- [Given data]:
====

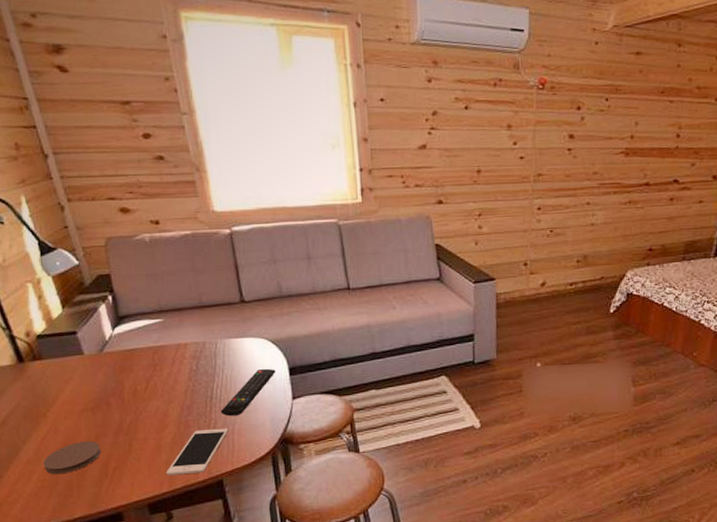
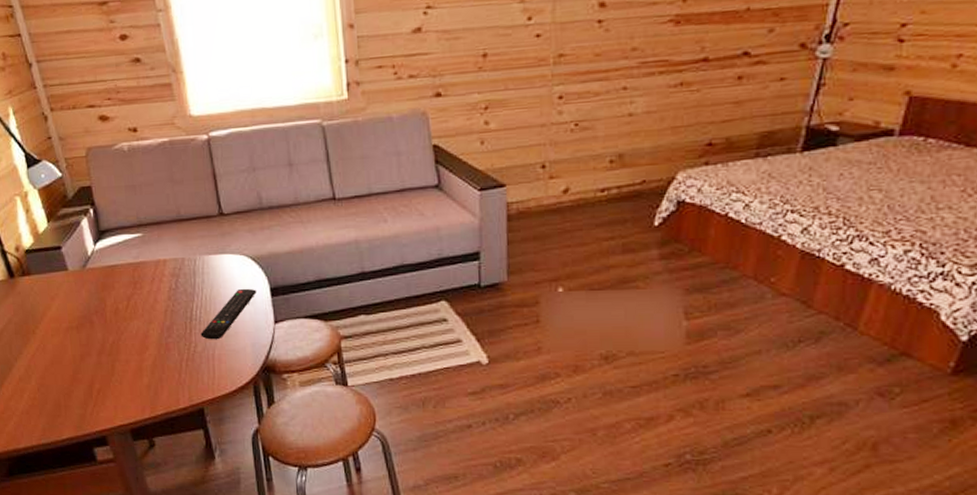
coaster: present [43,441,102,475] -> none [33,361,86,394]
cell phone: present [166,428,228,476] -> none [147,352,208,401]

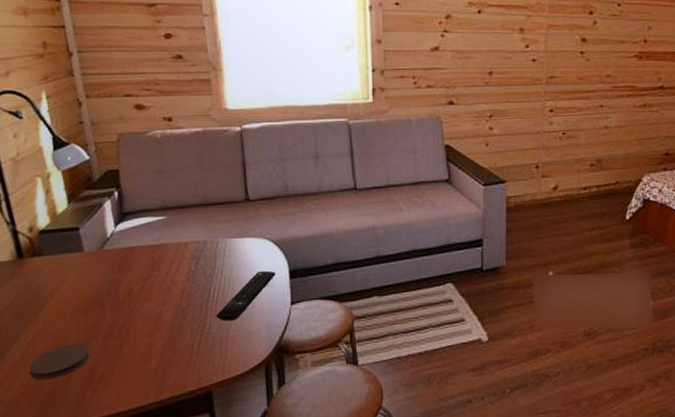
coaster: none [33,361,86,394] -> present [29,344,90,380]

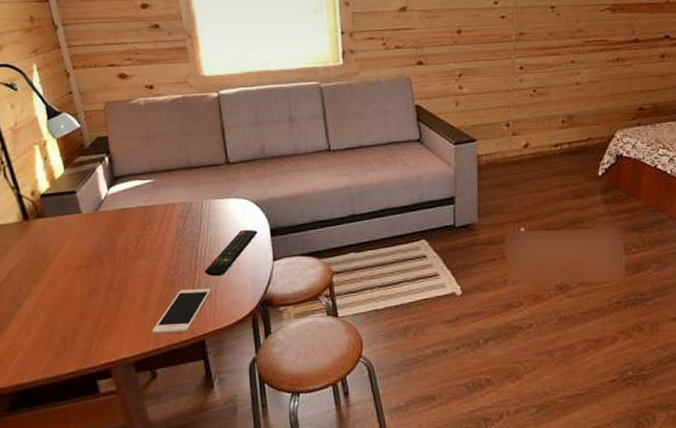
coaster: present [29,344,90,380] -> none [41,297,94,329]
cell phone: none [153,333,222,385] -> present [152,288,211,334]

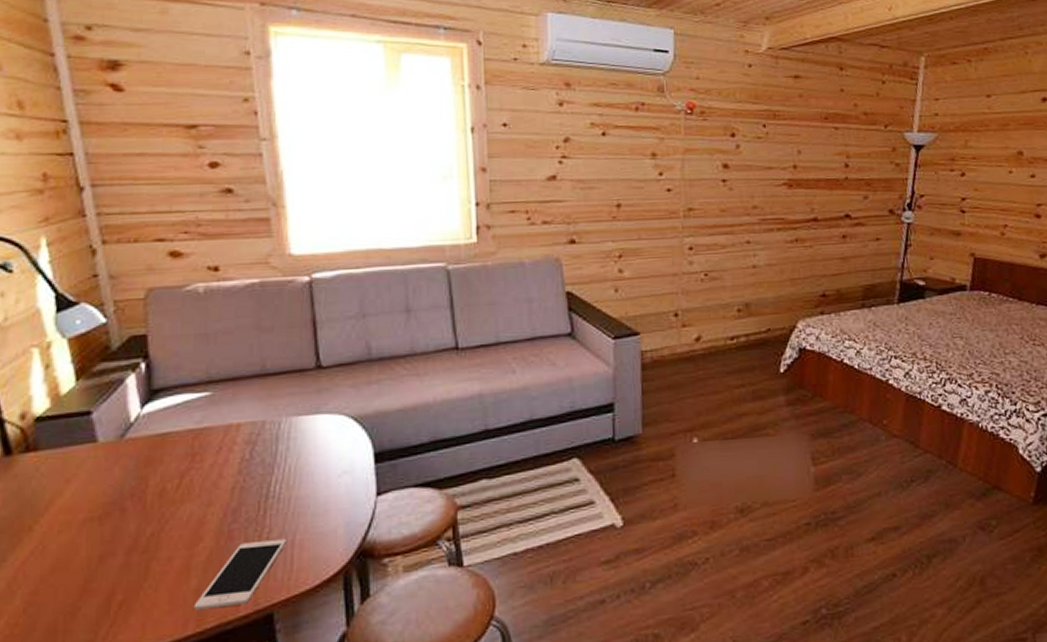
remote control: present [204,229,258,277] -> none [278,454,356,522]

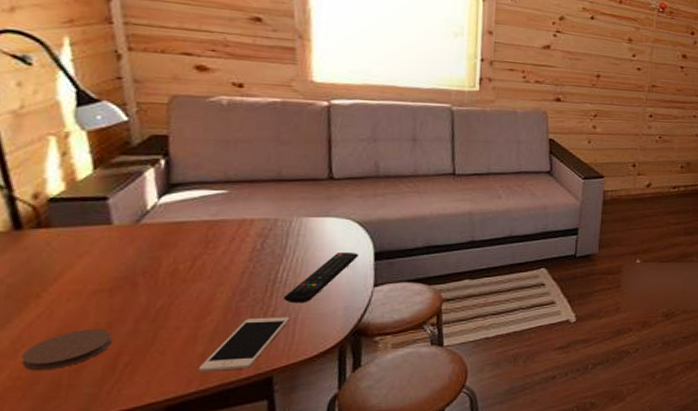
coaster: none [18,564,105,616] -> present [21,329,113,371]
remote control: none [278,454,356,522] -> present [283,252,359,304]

====

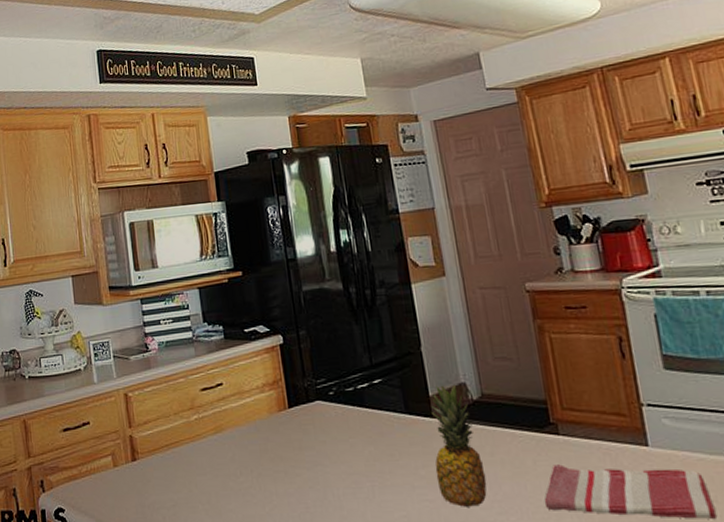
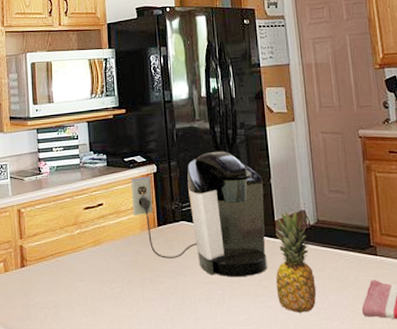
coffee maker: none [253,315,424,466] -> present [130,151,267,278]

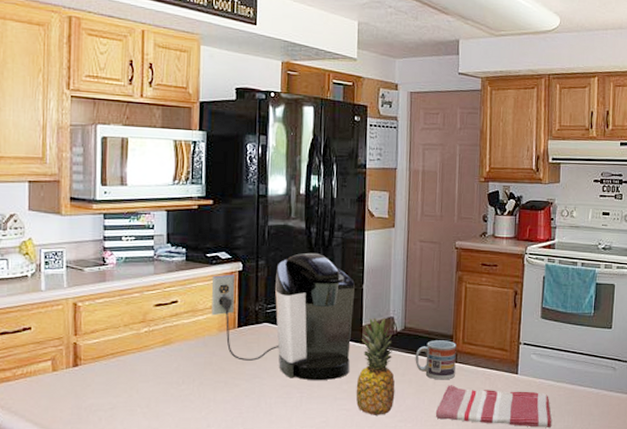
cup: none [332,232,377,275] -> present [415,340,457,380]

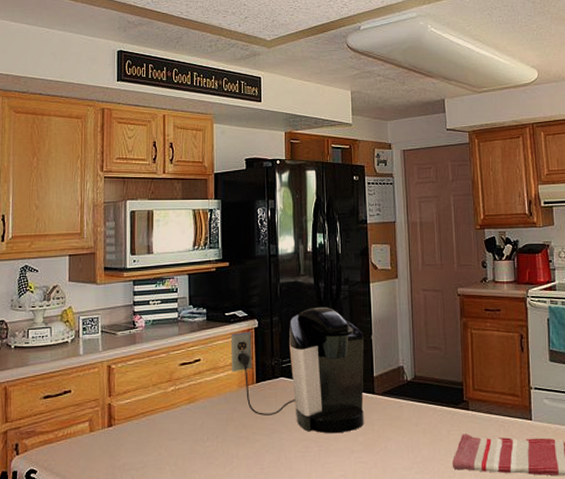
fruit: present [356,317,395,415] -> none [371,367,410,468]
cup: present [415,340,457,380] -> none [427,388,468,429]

====

- [Task description]: Go through the records above and return each line in which the word "coaster" occurs.

- [Output of the exercise]:
coaster: present [43,441,102,475] -> none [33,361,86,394]
coaster: none [33,361,86,394] -> present [29,344,90,380]
coaster: present [29,344,90,380] -> none [41,297,94,329]
coaster: none [18,564,105,616] -> present [21,329,113,371]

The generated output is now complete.